Isn`t it funny some of the things you never forget? I have so many more wonderful memories about the 20 years living with my parents and their years after I married and moved out, but they will need to wait for another day.



Comments:
That is why it is said that memories are for ever.
 
I loved reading about these memories MS. Dot. They are so special to you and it was nice that you shared them, if you ever share any more and I do not make it back here, please make certain I know about it so I can come read becuse this is my favorite part of reading. I don't get to over here as much as I would like and I will try to do better.
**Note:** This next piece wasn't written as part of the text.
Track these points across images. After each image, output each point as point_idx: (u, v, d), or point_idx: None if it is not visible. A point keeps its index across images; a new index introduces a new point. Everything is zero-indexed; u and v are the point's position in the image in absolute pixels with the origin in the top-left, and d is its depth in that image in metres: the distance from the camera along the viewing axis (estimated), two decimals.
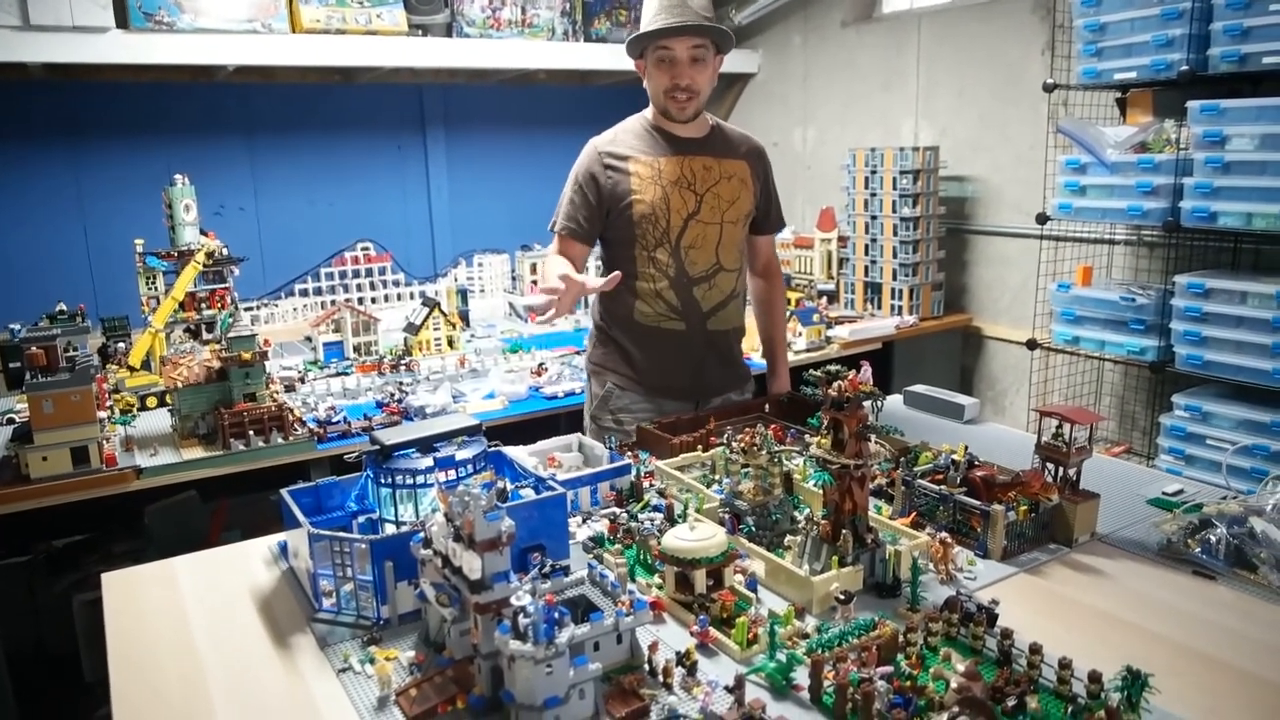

If you write a story like this and I miss getting here tell Walker to send me by, please.

You have such a beautiful way of sharing your history.
 
Yes Jac. Our life just wouldn`t be the same without our many wonderful memories to brighten up our lives. While we can`t live in the past, the past has a lot to do with molding our future.
 
Ms vickie, thanks so much. It`s nice sharing with those who understand how important memories are to us. I was so lucky to have such great parents and such a close family.Even when there is dissagreements, we still know we can count on each other in any emergency that arises.
Thanks for dropping by.
 
Yes Dot, it's so lovely to be able to share in someone else's memories. i'm sure you're shcildren must love to listen. I love to hear some of my mother's memories.
 
Hi Hillgrandmom, My only regret is that I never thought to ask my Mother and Father more about their growing up days. When I lost my husband in July 2002, I started keeping a Biography about my life and as much as I knew about my husbands life. Then after starting my blog I decided to print off all the posts and keep them for my kids, grandkids and great grandkids to read after I am gone. That way they will never have to wish they had asked questions as they will be able to read what I have written so far. I know very little about my parents childhood. I wish I knew lots more.